Story by: Rob Isbitts
For now, it is just another trading toy
Ah, Bitcoin. The stuff of dreams. The new frontier in currency and commerce. The gateway to a world dominated by blockchain technology, with newly-minted zillionaires lining of streets of urban and rural sites across the globe. Or, the speculative arm of a legitimate evolution of financial transactions.
Now, before you get all defensive about how amazing Bitcoin is, and tell me how out of touch I am (after all, at age 55, I am way too old to understand this stuff, right?), hear me out. I do see the role of blockchain technology in the global economy going forward.
However, I think of Bitcoin, the most famous of crypto-currencies, like “Band-Aids” are to adhesive bandages (hint: same thing, but one is a brand name, the other is just what the product is). Bitcoin is the proverbial poster-child for this new way to hold money. That is all fine with me. My point, though: just don’t pretend it is a substitute for traditional hard currencies. Not yet, anyway.
Bitcoin: what it is and what it isn’t
My evidence for that statement: the price of Bitcoin is not at all stable. Its price is more volatile than most stocks. You wouldn’t take the money you need to pay this month’s mortgage or buy food for your family’s dinners this week, and put it in an S&P 500 Index Fund, would you? Actually, I am afraid of the answer from too many investors. But I digress. The point is that Bitcoin still appears to be a trading tool (toy?), rather than a “store of value,” which is the textbook definition of a stable asset.

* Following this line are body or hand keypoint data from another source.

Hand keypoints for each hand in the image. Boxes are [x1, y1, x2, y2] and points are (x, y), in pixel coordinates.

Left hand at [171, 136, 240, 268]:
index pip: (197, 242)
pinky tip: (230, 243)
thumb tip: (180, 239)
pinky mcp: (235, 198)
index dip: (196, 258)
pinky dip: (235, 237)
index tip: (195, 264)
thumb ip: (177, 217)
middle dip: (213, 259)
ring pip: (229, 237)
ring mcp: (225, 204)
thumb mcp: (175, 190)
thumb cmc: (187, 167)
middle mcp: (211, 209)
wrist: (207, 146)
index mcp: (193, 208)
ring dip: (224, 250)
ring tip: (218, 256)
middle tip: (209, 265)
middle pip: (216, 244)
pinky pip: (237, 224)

For that reason, I refuse to look at Bitcoin as a currency when following its price movement. However, as a vehicle to trade to make profit on over periods of time, I see it the way I see stocks and ETFs: as something to chart, and to evaluate its reward/risk trade-off at any point in time.
And, while I have not yet invested Bitcoin for my clients or myself, I am willing to consider it if it meets my usual investment criteria. One of those is that it can be charted.
What do the charts say about Bitcoin now?
Remember that time when Bitcoin ran up to seemingly impossible heights, then dipped below 8,000, then crashed to under 4,000? Above, you see the price of Bitcoin over the past couple of years. It shows that last dizzying episode from 2018. And to me, it appears to be setting up for a repeat performance.
Now, technical analysis (charting) is more precise when there is deeper data and history behind the price activity. With Bitcoin’s limited history as a popular asset, and the fact that it is not a business like a stock, we have less to work with than we would with a stock or commodity. However, if you look at the right side of the chart, you see an orange line. That line is falling, and it is close to falling below the red line. This is occurring while Bitcoin is quietly in the midst of repeating its early 2018 price pattern.
That last round of Bitcoin price drama had a similar pattern, as you can see in May of 2018. At that point, the orange line (which is the 50-day moving average of Bitcoin’s price) crossed below the 200-day moving average (the red line), just as it is poised to do now. That “death cross” as chart geeks often call it, is happening now at about the same Bitcoin price level (8,200) as it did then.
Will history repeat?
I don’t know, but I wouldn’t simply blow it off as a coincidence. After all, the downside risk of ignoring the chart pattern in Bitcoin was about $5,000. Bitcoin fell from that 8,200 level to about 3,250 at its December, 2018 low, before quadrupling in value 7 months later.
And that brings me back to my main point: Bitcoin is not an “investment” at this stage of its development as a marketable security. Neither are small marijuana companies, and penny stocks. They are trading tools for virtual rooms of speculators. It is somewhere between a casino and the latest version of the “greater fool theory,” where you can profit from owning it as long as someone is willing to buy it from you. I would insert an analogy to tulip bulbs here, but suffice it to say, just look that up yourself.
Last point: one of my personal investment tenets, and what I say to clients who tell me they are investing in Bitcoin or some other trading toy, is this: “its OK to take big shots, as long as you do it with small amounts of money. Just don’t confuse speculation with investing.